The UN’s office on human rights has mandated reporting requirements on how each nation is addressing its challenges to human rights within the nation. However, most people have no knowledge of these reports and how their governments have responded to them. Those committed to furthering human rights may wish to be involved in these reports and to help their dissemination within their own country and even how their country might support human rights workers in other country. Amnesty International (2000), for example, has enumerated a 12-point program to eliminate torture. These include calling for every nation to officially condemn and enact laws against torture, refuse evidence obtained under torture and make the location of all prisoners known. It further calls for allowing prisoners to communicate and to have all allegations of torture investigated by an authority independent of the prison system, have authorities clearly state their opposition to the use of torture, punish torturers and compensate victims. Such procedures are not in effect in numerous countries and securing them requires international attention.

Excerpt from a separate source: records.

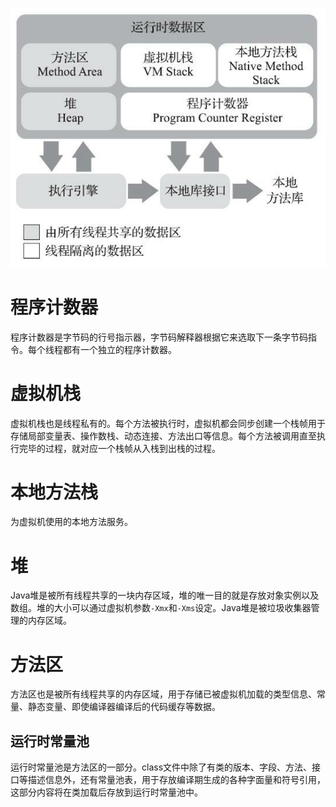![](img/j1.png)

# 程序计数器

程序计数器是字节码的行号指示器，字节码解释器根据它来选取下一条字节码指令。每个线程都有一个独立的程序计数器。

# 虚拟机栈

虚拟机栈也是线程私有的。每个方法被执行时，虚拟机都会同步创建一个栈帧用于存储局部变量表、操作数栈、动态连接、方法出口等信息。每个方法被调用直至执行完毕的过程，就对应一个栈帧从入栈到出栈的过程。

# 本地方法栈

为虚拟机使用的本地方法服务。

# 堆

Java堆是被所有线程共享的一块内存区域，堆的唯一目的就是存放对象实例以及数组。堆的大小可以通过虚拟机参数`-Xmx`和`-Xms`设定。Java堆是被垃圾收集器管理的内存区域。

# 方法区

方法区也是被所有线程共享的内存区域，用于存储已被虚拟机加载的类型信息、常量、静态变量、即使编译器编译后的代码缓存等数据。

## 运行时常量池

运行时常量池是方法区的一部分。class文件中除了有类的版本、字段、方法、接口等描述信息外，还有常量池表，用于存放编译期生成的各种字面量和符号引用，这部分内容将在类加载后存放到运行时常量池中。
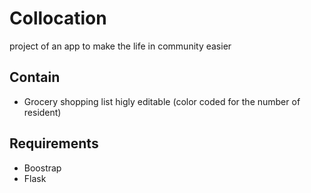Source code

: # Collocation
project of an app to make the life in community easier

## Contain
 - Grocery shopping list higly editable (color coded for the number of resident)

## Requirements
 - Boostrap
 - Flask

Although governmental structures and policies are indispensable for the defense of rights, we cannot rely on states to secure them. They ultimately depend on the solidarity of societies and how persons act and communities behave. Thus, the protection of human rights depends upon our building cultures of peace and using the tools for the power-within model that resolve conflicts nonviolently and link governments with the affective ties and human relations that constitute civil society.iv

i The criminals involved in some of the ethnic riot killings in India were protected by local politicians and had strong media connections so they were never prosecuted.
 Volkov (2000, p 709) in Social Research, Vol 67, No.3 (Fall, 2000)
 Krasner (2007). Sharing sovereignty: New institutions for collapsed and failing states. In C. A. Crocker, F. O. Hampson, & P. Aall (Eds.), Leashing the dogs of war (pp. 653-678). Washington, DC: U. S. Institute of Peace Press.
 de Rivera, J. (2009) Building cultures of peace that protect human rights. Psyke & Logos, 30 (1) 14-27.